# Poisson's equation in 1D

1. Sep 27, 2009

### th5418

1. The problem statement, all variables and given/known data
Alright, well this is more of a math problem I guess... but here it is.
$$\frac{\partial^{2}}{\partial x{2}} V = - \frac{I}{A\epsilon_o} \sqrt{\frac{m}{2e}} \frac{1}{\sqrt{V}}$$

Everything besides the $$V$$ is constant.

2. Relevant equations
Trying to solve for the potential

3. The attempt at a solution
What's the general solution for these types of second order differentials?

2. Sep 28, 2009

### gabbagabbahey

First, if it is a 1D problem, the partial derivatives can be replaced by ordinary derivatives!

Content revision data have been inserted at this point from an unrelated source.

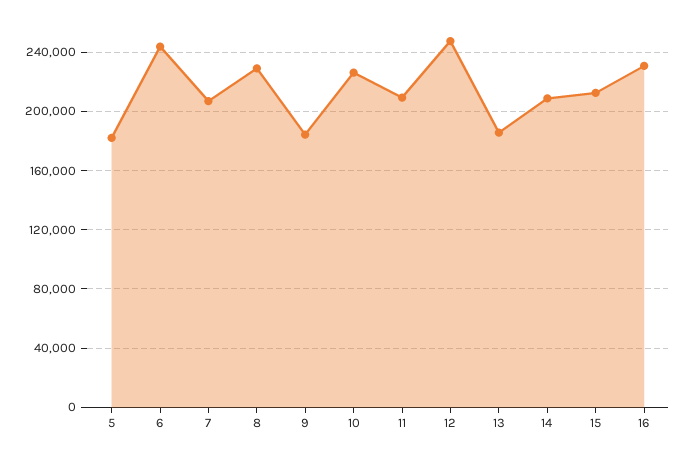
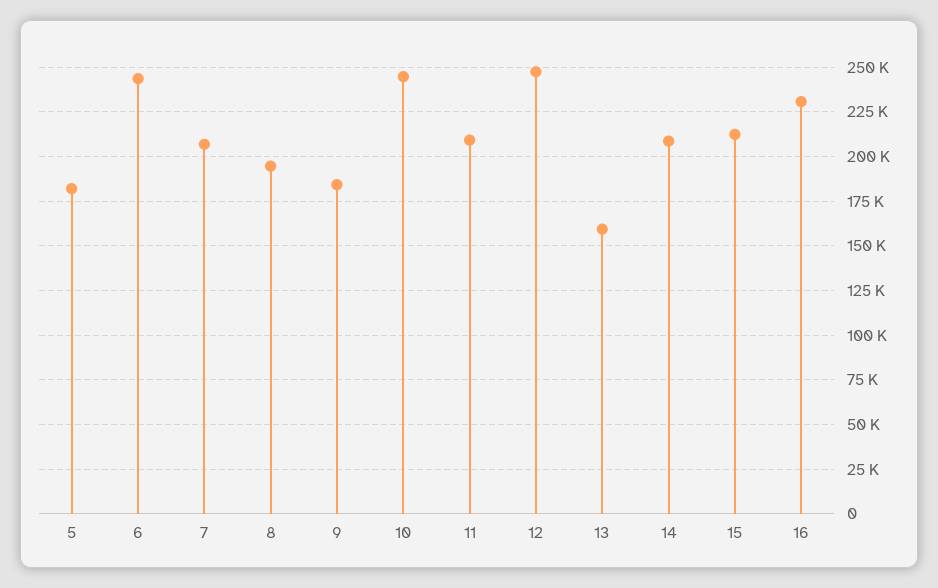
8: 230000 -> 195000
10: 225000 -> 245000
13: 185000 -> 160000

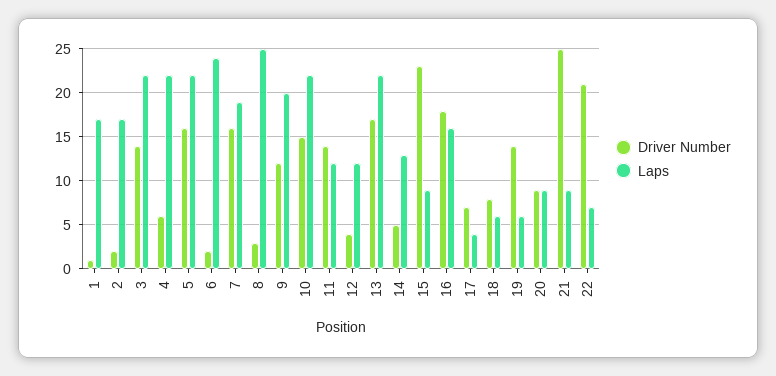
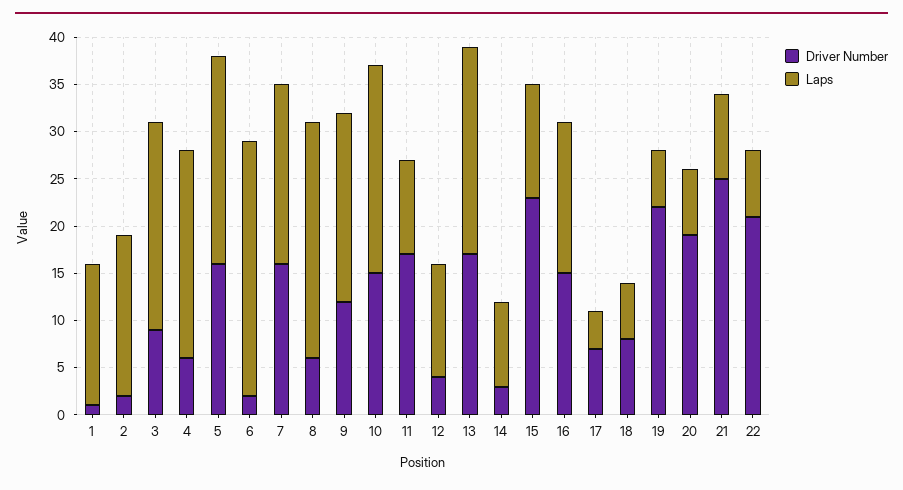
Laps, 1: 17 -> 15
Driver Number, 3: 14 -> 9
Laps, 6: 24 -> 27
Driver Number, 8: 3 -> 6
Driver Number, 11: 14 -> 17
Laps, 11: 12 -> 10
Driver Number, 14: 5 -> 3
Laps, 14: 13 -> 9
Laps, 15: 9 -> 12
Driver Number, 16: 18 -> 15
Driver Number, 19: 14 -> 22
Driver Number, 20: 9 -> 19
Laps, 20: 9 -> 7

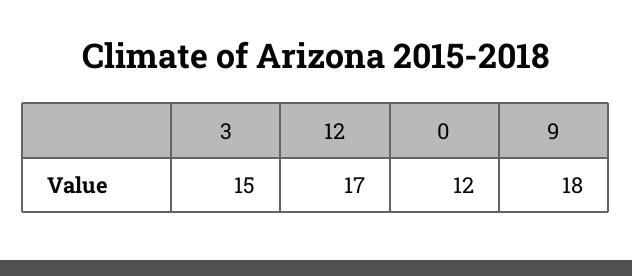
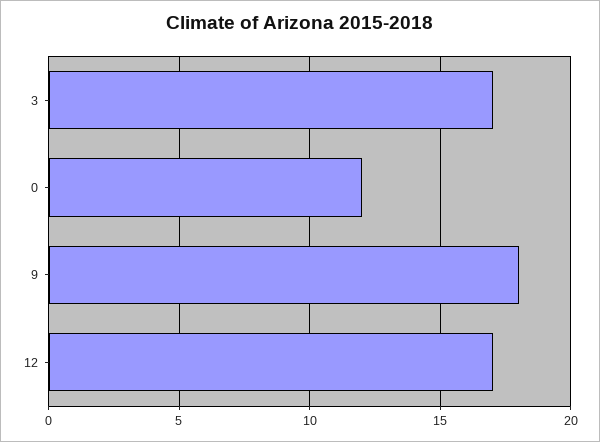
3: 15 -> 17

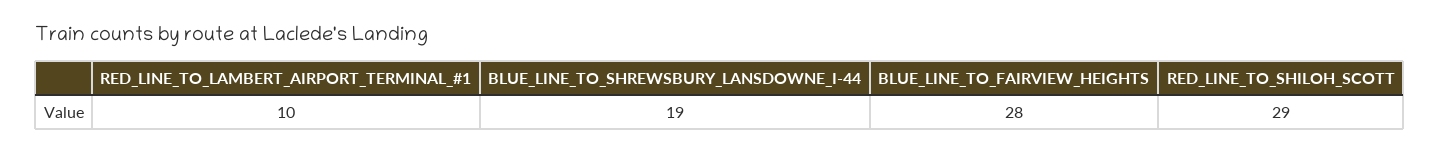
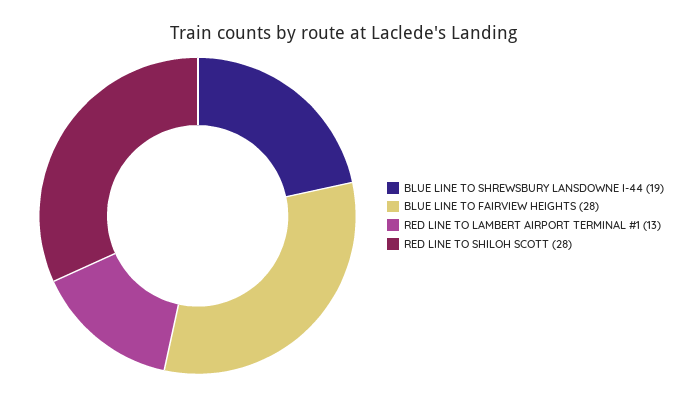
RED_LINE_TO_LAMBERT_AIRPORT_TERMINAL_#1: 10 -> 13
RED_LINE_TO_SHILOH_SCOTT: 29 -> 28

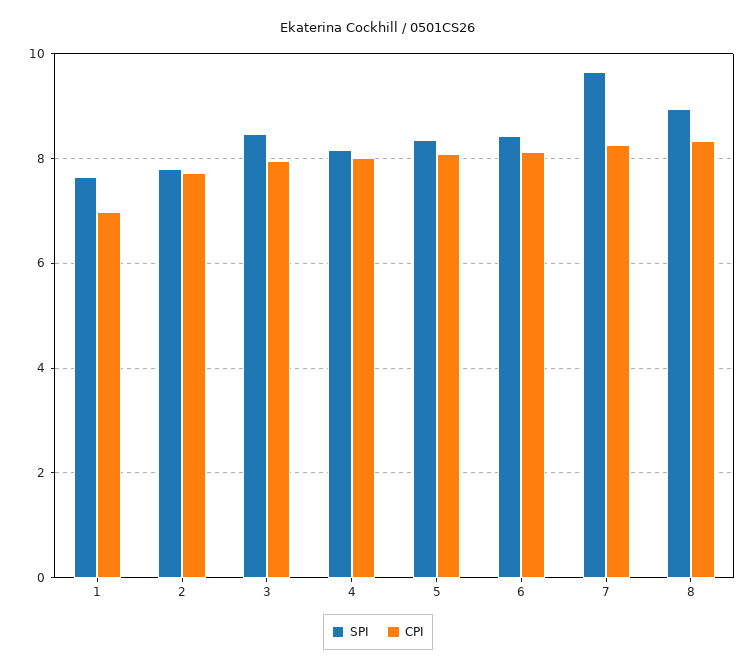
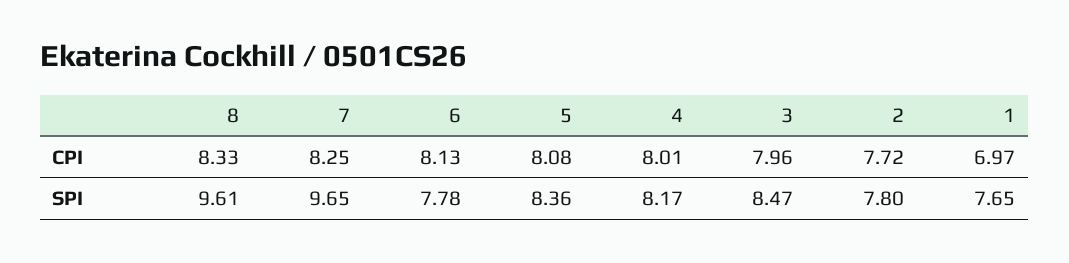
SPI, 6: 8.4 -> 7.78
SPI, 8: 9 -> 9.61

Second, try defining a new variable: $W\equiv \frac{dV}{dx}$ and then take note of the fact that

[tex]\frac{d^2 V}{dx^2}=\frac{dW}{dx}=\frac{dV}{dx}\frac{dW}{dV}=W\frac{dW}{dV}=\frac{1}{2}\frac{d}{dV}(W^2)[/itex]

...you will then have a first order, separable ODE for $W$....which I'm sure you know how to solve!

P.S. This is a common trick, so it's worth remembering!

Last edited: Sep 28, 2009